好像近视是从初二开始的事情。
那时坐在倒数第二排的自己发现看黑板需要微微眯眼,以为是老师写的字太小,殊不知是自己开始有一点看不清。仍然喜欢看书和写字,喜欢看电脑和背着爸爸偷偷玩游戏。窝在被窝里看着那时候的郭敬明和韩寒,和家里的猫在黑咕隆咚中对视,还在上午第二节下课时领着大家一块做眼保健操。
有一天妈妈发现我吃饭时看电视会眯眼,身为医生的她马上拉着我去了医院检查。比起现在不小心戴反隐形眼镜而感受到的剧烈疼痛,我更无法忘记第一次散瞳时摘下那笨重检测仪后眼睛一片迷糊时大脑的空白。
一开始是100度,我曾骄傲的“怎么看电脑都不近视”的flag似乎在那一瞬间就开始慢慢崩塌。我开始习惯性每天晚上收拾书包时将眼镜盒塞进最底层,上课时用中指推眼镜,每过一个月就洗一遍眼镜布,然后看着它随着微风中摇晃时看着它发呆。
似乎每一次重新配镜都是因为旧镜丢失。后来从一百到一百四十五,二百五十,再到现在实习盯了电脑三个月之后觉得已经加深的三百。
走在路上,宁愿眼前有些模糊,也不愿意把眼镜戴上认真走路。朋友总说我身处家乡都不认得街道,身处异乡也不愿意抬头看路牌,甚至两人隔着十米相望时我也能犹豫很久。
每当重要的饭局时我总会戴隐形。但昨晚似乎戴反了,刚戴上的那瞬间我疼得蹲了下来。五分钟后强忍着剧痛摘出,发现整个左眼都布满了红血丝,像是没睡够的眼球充血,像是急得发慌时的眼眶满是泪水。
刚上地铁时,我对在另一边即将到达目的地的朋友说,你千万不要走,你走了我就找不到你了。
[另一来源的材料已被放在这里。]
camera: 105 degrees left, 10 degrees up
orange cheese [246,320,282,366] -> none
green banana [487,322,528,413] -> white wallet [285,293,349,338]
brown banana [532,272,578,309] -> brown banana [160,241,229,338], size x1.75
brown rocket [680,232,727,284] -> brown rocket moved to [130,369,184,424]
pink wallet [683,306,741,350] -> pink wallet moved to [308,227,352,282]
我揉揉自己的眼睛,照了照镜子,真红。
他说,好,我就站在打卡机旁边。
后来我下车,看见前方熟悉的身影,一排打卡机之前只有他一人。我仿佛抓住了救命稻草,兴奋地跑去他面前。
那种在原地等到你出现,熟悉地在身旁带路,嘲笑你近视但不厌其烦对你解释两旁的建筑物的感觉,是给近视患者最大的安全感吧。
他说,好了好了别开导航了,我会走的,刚刚骗你的。
我笑着推了他一把,眨眨眼睛,好像世界都明亮了一点点。
希望每一个摘下镜框和隐形的你,都有这样一个摆渡人。